In order to render high-resolution DEM data in real time, a rendering acceleration method using simplification of terrain geometry and a non-geometric rendering method is often used. Typically, geometry-based accelerations are used for regular grid-based hierarchy [
26,
27,
28] and triangulated irregular network (TIN)-based hierarchy [
16].
The DEM data are the data in which the terrain is stored with a regular sampling interval. Therefore, the data can be easily expressed by the meshing process using a regular grid. However, the higher the resolution, the longer the processing time that is needed because the number of necessary grids is increased. In a traditional environment using a CPU, we used a hierarchical structure, such as a triangle binary tree [
31] or a restricted quadtree [
17], to adjust the number of triangles. This enabled us to achieve the subdivision of a square or triangle in the same way, which is advantageous for eliminating flat areas or out-of-sight triangles that do not require subdivision. The triangle-binary tree method is better at saving the storage space of the geometry data [
26,
31] than the quadtree triangulation methods.
Methods using geometry caches efficiently render the terrain using GPU capabilities [
32,
33,
34]. Chunk LOD [
35] reduces the computation required for LOD selection by using a geometry cache in the form of a chunk of specific region geometry. Similar methods are based on batched dynamic adaptive mesh (BDAM) [
33,
34,
36] and the seamless patch method [
37], which use TIN as a geometry cache.
Since the introduction of the programmable GPU pipeline, GPU-based rendering techniques—such as geometry image warping [
38]—have been introduced. The vertex relocation method [
39] is a GPU-based parallel warping method that uses elastic force [
40] between the vertices of the terrain mesh. These methods primarily extract the main features from the DEM data to simplify the mesh. Consequently, they can render the terrain faster than the CPU by using the GPU.

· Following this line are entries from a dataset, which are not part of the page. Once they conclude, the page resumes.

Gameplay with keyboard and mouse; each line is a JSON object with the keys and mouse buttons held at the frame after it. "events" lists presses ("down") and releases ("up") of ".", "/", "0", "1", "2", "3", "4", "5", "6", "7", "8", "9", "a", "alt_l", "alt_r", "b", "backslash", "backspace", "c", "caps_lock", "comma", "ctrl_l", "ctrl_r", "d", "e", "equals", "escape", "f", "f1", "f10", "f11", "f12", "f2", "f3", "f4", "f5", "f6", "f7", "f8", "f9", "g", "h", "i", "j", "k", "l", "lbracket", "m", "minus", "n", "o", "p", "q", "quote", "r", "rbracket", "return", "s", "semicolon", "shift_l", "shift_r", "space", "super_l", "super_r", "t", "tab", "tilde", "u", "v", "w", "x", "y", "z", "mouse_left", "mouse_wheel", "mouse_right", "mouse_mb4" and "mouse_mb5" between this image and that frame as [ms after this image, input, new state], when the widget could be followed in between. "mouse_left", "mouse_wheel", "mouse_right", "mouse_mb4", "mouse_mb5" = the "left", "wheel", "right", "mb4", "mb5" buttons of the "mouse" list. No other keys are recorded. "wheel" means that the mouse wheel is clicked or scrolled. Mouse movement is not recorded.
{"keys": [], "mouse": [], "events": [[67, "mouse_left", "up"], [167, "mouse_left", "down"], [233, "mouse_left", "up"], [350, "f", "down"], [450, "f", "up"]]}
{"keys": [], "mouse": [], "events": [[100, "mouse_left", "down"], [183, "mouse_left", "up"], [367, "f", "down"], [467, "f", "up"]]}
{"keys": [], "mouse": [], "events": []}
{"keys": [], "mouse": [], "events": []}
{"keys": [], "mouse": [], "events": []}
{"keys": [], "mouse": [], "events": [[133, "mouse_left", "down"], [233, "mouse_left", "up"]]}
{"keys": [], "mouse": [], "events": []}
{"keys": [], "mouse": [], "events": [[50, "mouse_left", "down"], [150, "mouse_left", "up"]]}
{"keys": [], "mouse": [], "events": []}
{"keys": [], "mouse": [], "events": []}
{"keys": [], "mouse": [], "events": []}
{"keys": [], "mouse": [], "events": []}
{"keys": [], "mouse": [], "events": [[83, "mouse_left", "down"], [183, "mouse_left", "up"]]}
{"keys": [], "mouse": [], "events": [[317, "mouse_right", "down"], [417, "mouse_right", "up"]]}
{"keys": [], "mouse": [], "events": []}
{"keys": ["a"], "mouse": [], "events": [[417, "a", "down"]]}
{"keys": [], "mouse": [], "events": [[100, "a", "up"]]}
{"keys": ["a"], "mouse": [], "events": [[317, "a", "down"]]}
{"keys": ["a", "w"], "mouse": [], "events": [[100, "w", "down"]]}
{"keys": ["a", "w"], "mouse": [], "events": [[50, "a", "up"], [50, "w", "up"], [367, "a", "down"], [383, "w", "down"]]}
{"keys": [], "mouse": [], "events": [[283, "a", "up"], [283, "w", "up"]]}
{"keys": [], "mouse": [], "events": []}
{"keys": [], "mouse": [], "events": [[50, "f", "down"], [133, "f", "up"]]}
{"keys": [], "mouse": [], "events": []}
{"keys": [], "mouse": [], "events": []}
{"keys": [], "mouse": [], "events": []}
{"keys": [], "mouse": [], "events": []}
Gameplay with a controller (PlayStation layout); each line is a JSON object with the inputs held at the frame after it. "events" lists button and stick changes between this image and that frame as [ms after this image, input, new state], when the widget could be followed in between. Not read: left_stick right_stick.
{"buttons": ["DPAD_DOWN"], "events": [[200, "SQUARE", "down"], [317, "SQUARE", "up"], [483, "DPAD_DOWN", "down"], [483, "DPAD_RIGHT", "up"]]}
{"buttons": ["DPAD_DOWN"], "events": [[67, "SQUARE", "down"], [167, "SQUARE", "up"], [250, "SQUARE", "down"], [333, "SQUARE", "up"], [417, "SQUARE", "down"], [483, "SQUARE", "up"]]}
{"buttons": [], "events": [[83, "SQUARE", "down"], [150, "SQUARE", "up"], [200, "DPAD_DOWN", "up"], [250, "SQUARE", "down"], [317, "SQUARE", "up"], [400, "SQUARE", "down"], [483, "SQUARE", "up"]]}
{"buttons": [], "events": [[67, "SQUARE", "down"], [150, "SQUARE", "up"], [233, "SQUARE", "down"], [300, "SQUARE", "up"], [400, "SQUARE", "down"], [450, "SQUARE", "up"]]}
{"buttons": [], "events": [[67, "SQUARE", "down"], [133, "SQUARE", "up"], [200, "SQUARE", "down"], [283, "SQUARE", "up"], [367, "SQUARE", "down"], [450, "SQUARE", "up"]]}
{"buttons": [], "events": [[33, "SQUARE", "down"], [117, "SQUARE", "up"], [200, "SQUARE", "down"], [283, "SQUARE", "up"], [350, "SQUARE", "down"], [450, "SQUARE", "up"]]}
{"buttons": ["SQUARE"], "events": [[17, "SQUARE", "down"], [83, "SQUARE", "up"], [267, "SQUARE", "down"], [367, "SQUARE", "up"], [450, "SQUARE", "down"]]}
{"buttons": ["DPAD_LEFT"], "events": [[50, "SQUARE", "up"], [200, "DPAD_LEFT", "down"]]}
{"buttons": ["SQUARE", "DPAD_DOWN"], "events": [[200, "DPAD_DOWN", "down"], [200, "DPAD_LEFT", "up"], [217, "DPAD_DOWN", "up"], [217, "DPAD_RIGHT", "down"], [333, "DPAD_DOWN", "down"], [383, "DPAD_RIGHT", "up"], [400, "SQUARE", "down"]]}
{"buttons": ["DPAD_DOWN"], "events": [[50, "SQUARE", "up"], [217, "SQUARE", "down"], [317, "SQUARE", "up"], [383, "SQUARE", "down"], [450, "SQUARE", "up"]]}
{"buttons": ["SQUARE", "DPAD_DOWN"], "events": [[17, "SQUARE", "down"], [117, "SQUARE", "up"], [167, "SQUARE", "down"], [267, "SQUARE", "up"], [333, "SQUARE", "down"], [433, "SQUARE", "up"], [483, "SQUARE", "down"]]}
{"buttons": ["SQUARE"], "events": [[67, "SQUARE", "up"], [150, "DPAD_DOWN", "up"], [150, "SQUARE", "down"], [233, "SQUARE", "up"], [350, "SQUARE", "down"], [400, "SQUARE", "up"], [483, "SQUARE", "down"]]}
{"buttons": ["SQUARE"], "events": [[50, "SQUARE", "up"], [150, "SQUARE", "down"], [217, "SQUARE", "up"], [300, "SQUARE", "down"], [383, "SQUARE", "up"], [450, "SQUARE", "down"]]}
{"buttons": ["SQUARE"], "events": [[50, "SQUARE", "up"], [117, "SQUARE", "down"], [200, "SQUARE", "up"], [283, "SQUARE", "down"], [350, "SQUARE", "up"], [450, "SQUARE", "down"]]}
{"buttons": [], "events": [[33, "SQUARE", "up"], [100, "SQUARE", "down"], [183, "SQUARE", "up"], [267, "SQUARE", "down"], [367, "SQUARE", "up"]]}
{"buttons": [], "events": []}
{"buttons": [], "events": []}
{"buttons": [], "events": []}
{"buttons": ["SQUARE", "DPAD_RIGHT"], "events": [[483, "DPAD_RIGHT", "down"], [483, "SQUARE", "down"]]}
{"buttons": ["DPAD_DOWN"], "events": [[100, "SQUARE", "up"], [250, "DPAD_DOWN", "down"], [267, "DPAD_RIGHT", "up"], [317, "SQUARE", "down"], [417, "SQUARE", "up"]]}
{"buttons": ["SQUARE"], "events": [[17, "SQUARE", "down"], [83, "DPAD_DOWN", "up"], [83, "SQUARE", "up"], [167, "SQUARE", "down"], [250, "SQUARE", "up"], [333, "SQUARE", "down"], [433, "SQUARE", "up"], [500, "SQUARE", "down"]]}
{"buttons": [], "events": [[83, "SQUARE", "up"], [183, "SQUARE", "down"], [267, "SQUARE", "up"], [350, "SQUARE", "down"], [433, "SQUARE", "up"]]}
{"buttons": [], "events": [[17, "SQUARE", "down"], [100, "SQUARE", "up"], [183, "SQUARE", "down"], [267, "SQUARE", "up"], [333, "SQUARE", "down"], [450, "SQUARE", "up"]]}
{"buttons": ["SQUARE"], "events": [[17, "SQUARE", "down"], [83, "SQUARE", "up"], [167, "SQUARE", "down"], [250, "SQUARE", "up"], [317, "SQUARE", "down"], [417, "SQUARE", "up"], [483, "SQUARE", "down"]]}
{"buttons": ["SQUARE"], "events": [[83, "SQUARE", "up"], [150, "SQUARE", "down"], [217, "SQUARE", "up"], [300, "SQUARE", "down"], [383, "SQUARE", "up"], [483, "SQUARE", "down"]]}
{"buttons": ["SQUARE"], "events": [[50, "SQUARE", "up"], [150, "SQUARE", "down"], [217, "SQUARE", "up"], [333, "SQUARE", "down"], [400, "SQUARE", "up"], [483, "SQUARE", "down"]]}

However, due to the limitation of available memory space, hybrid methods [
22,
23,
41,
42] with out-of-core based algorithms have been widely used [
24,
43,
44]. The significant problem of out-of-core based algorithms is reducing the transmission time to transfer data to the GPU memory. To solve this problem, GPU-based geometry decompression [
45] techniques that use decompressed data from the GPU have been proposed, as have methods that use an image hierarchy, such as a geometry clipmap [
24]. In addition, LOD methods using indexes are introduced by methods using primitive characteristics [
44] such as triangle strip.
Continuing GPU advances have resulted in research that speeds up triangle rasterization faster than simplifying terrain, while improving efficiency with fast, simple simplification techniques [
24,
37,
46]. These methods have an advantage of expanding to out-of-core and can perform fast rendering by utilizing parallel processing of GPU. However, in general, only distance-based LOD is performed, so there are many disadvantages in data compared to methods considering memory efficiency and roughness of the terrain.
Recently, ray-casting [
13,
20,
21,
23,
47,
48] techniques using the rendered image domain have been studied to solve the problem of increased computation and data transmission due to large geometry. However, the computation time is long with these techniques because far away geometry or even empty pixels (e.g., the sky) are expensive to compute without giving any contribution to the rendered image. In the ray-casting technique, pyramidal displacement mapping is accelerated by reducing the computation of empty space using a photo tree. The bimodal empty space skipping technique combines a bounding box using geometry and pyramidal displacement mapping to provide high-quality images that have the advantages of simple operations and ray-based rendering techniques, which are also advantages of geometry-based rendering techniques. While it is difficult to query high-frequency surface details for operations such as collision detection, these methods provide a high-quality image with less geometry than stored in the base mesh by utilizing displacement mapping.
3. GPU-Based Dynamic Adaptive Mesh
Quadtree triangulation is a method that is used to restructure a topographic mesh composed of a regular grid using a hierarchical data structure. Each node in the quadtree corresponds to one regular grid patch that comprises the terrain mesh. If it is necessary to represent a patch in more detail, it is possible to quad the patch into four child nodes in order to refer to the height of the terrain with more vertices. Furthermore, if it can be simplified, it is possible to reduce the number of polygons by combining the four adjacent patches into one patch of a parent node.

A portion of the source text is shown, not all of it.